Lexical Modeling of ASR Errors for Robust Speech Translation
(longer introduction)

Giuseppe Martucci (Università di Trento, Italy), Mauro Cettolo (FBK, Italy), Matteo Negri (FBK, Italy), Marco Turchi (FBK, Italy)
Error propagation from automatic speech recognition (ASR) to machine translation (MT) is a critical issue for the (still) dominant cascade approach to speech translation. To robustify MT to ill-formed inputs, we propose a technique to artificially corrupt clean transcripts so as to emulate noisy automatic transcripts. Our Lexical Noise model relies on estimating from ASR data: i) the probability distribution of the possible edit operations applicable to each word, and ii) the probability distribution of possible lexical substitutes for that word.
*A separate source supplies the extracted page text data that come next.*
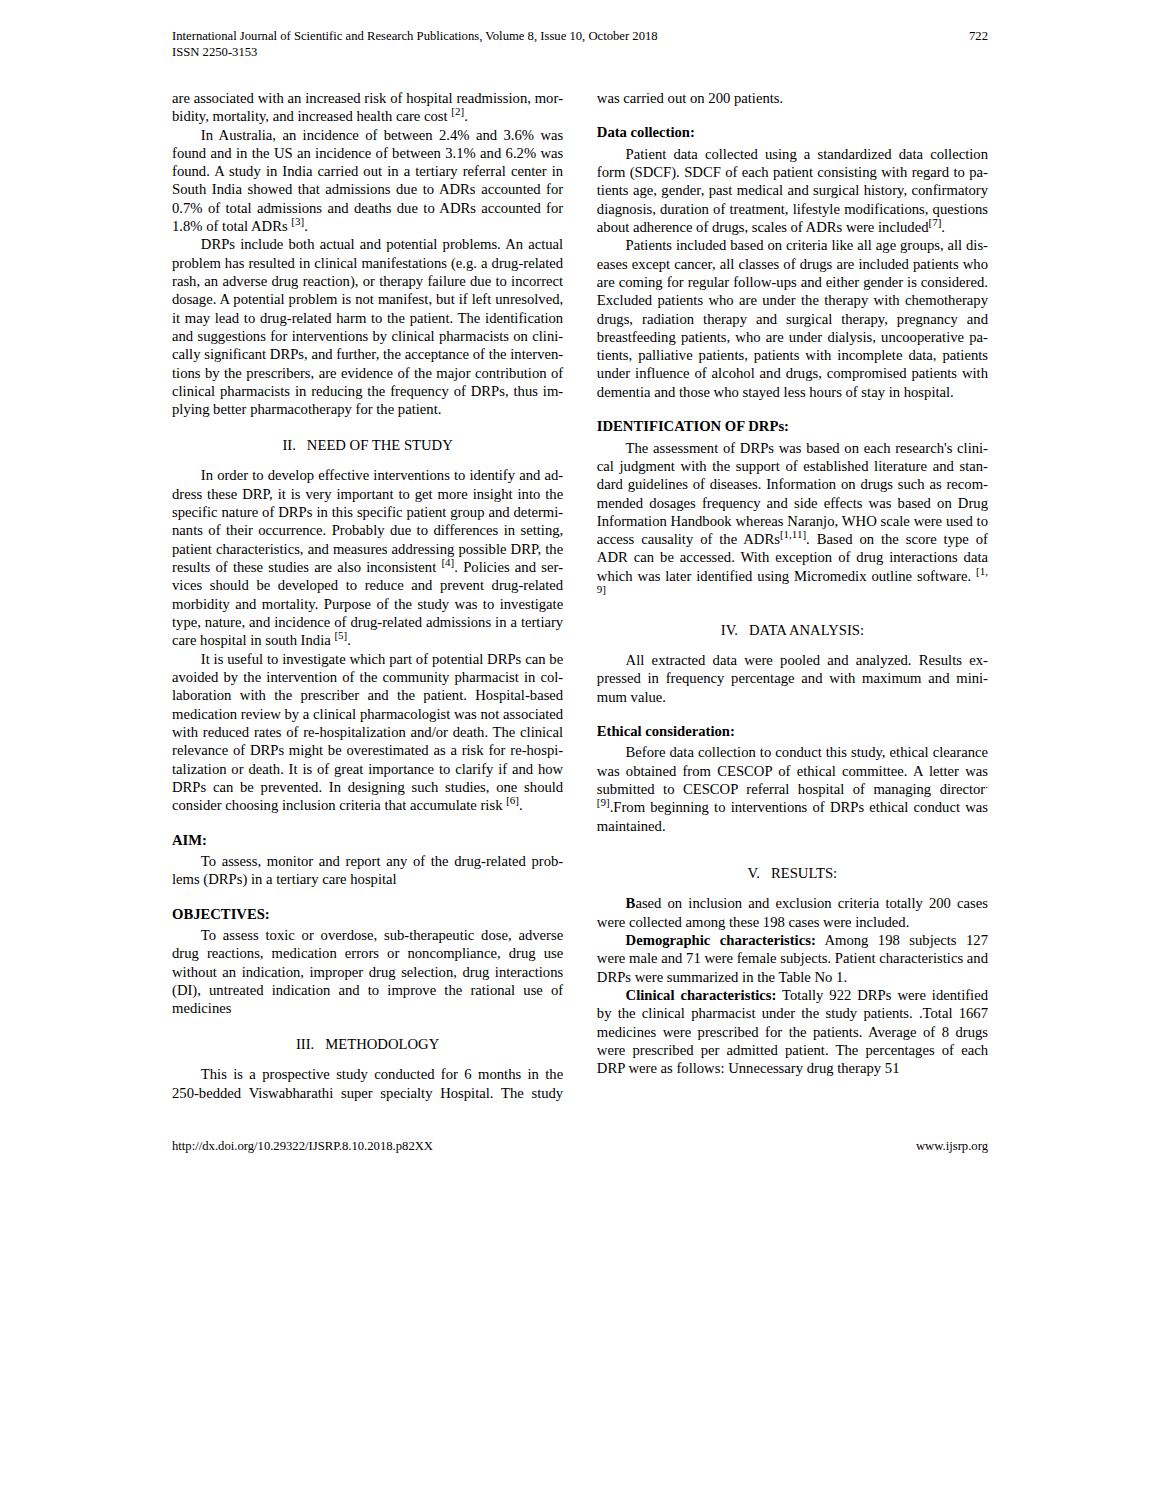International Journal of Scientific and Research Publications, Volume 8, Issue 10, October 2018
ISSN 2250-3153
722
are associated with an increased risk of hospital readmission, morbidity, mortality, and increased health care cost [2].
In Australia, an incidence of between 2.4% and 3.6% was found and in the US an incidence of between 3.1% and 6.2% was found. A study in India carried out in a tertiary referral center in South India showed that admissions due to ADRs accounted for 0.7% of total admissions and deaths due to ADRs accounted for 1.8% of total ADRs [3].
DRPs include both actual and potential problems. An actual problem has resulted in clinical manifestations (e.g. a drug-related rash, an adverse drug reaction), or therapy failure due to incorrect dosage. A potential problem is not manifest, but if left unresolved, it may lead to drug-related harm to the patient. The identification and suggestions for interventions by clinical pharmacists on clinically significant DRPs, and further, the acceptance of the interventions by the prescribers, are evidence of the major contribution of clinical pharmacists in reducing the frequency of DRPs, thus implying better pharmacotherapy for the patient.
II. Need of the Study
In order to develop effective interventions to identify and address these DRP, it is very important to get more insight into the specific nature of DRPs in this specific patient group and determinants of their occurrence. Probably due to differences in setting, patient characteristics, and measures addressing possible DRP, the results of these studies are also inconsistent [4]. Policies and services should be developed to reduce and prevent drug-related morbidity and mortality. Purpose of the study was to investigate type, nature, and incidence of drug-related admissions in a tertiary care hospital in south India [5].
It is useful to investigate which part of potential DRPs can be avoided by the intervention of the community pharmacist in collaboration with the prescriber and the patient. Hospital-based medication review by a clinical pharmacologist was not associated with reduced rates of re-hospitalization and/or death. The clinical relevance of DRPs might be overestimated as a risk for re-hospitalization or death. It is of great importance to clarify if and how DRPs can be prevented. In designing such studies, one should consider choosing inclusion criteria that accumulate risk [6].
AIM:
To assess, monitor and report any of the drug-related problems (DRPs) in a tertiary care hospital
OBJECTIVES:
To assess toxic or overdose, sub-therapeutic dose, adverse drug reactions, medication errors or noncompliance, drug use without an indication, improper drug selection, drug interactions (DI), untreated indication and to improve the rational use of medicines
III. Methodology
This is a prospective study conducted for 6 months in the 250-bedded Viswabharathi super specialty Hospital. The study was carried out on 200 patients.
Data collection:
Patient data collected using a standardized data collection form (SDCF). SDCF of each patient consisting with regard to patients age, gender, past medical and surgical history, confirmatory diagnosis, duration of treatment, lifestyle modifications, questions about adherence of drugs, scales of ADRs were included[7].
Patients included based on criteria like all age groups, all diseases except cancer, all classes of drugs are included patients who are coming for regular follow-ups and either gender is considered. Excluded patients who are under the therapy with chemotherapy drugs, radiation therapy and surgical therapy, pregnancy and breastfeeding patients, who are under dialysis, uncooperative patients, palliative patients, patients with incomplete data, patients under influence of alcohol and drugs, compromised patients with dementia and those who stayed less hours of stay in hospital.
IDENTIFICATION OF DRPs:
The assessment of DRPs was based on each research's clinical judgment with the support of established literature and standard guidelines of diseases. Information on drugs such as recommended dosages frequency and side effects was based on Drug Information Handbook whereas Naranjo, WHO scale were used to access causality of the ADRs[1,11]. Based on the score type of ADR can be accessed. With exception of drug interactions data which was later identified using Micromedix outline software. [1, 9]
IV. Data Analysis:
All extracted data were pooled and analyzed. Results expressed in frequency percentage and with maximum and minimum value.
Ethical consideration:
Before data collection to conduct this study, ethical clearance was obtained from CESCOP of ethical committee. A letter was submitted to CESCOP referral hospital of managing director. [9].From beginning to interventions of DRPs ethical conduct was maintained.
V. Results:
Based on inclusion and exclusion criteria totally 200 cases were collected among these 198 cases were included.
Demographic characteristics: Among 198 subjects 127 were male and 71 were female subjects. Patient characteristics and DRPs were summarized in the Table No 1.
Clinical characteristics: Totally 922 DRPs were identified by the clinical pharmacist under the study patients. .Total 1667 medicines were prescribed for the patients. Average of 8 drugs were prescribed per admitted patient. The percentages of each DRP were as follows: Unnecessary drug therapy 51
http://dx.doi.org/10.29322/IJSRP.8.10.2018.p82XX www.ijsrp.org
Corrupted data generated from these probabilities are paired with their original clean counterpart for MT adaptation via fine-tuning. Contrastive experiments on three language pairs led to three main findings. First, on noisy transcripts, the adapted models outperform MT systems fine-tuned on synthetic data corrupted with previous noising techniques, approaching the upper bound performance obtained by fine-tuning on real ASR data. Second, the increased robustness does not come at the cost of performance drops on clean test data. Third, and crucial from the application standpoint, our approach is domain/ASR-independent: noising patterns learned from a given ASR system in a certain domain can be successfully applied to robustify MT to errors made by other ASR systems in a different domain.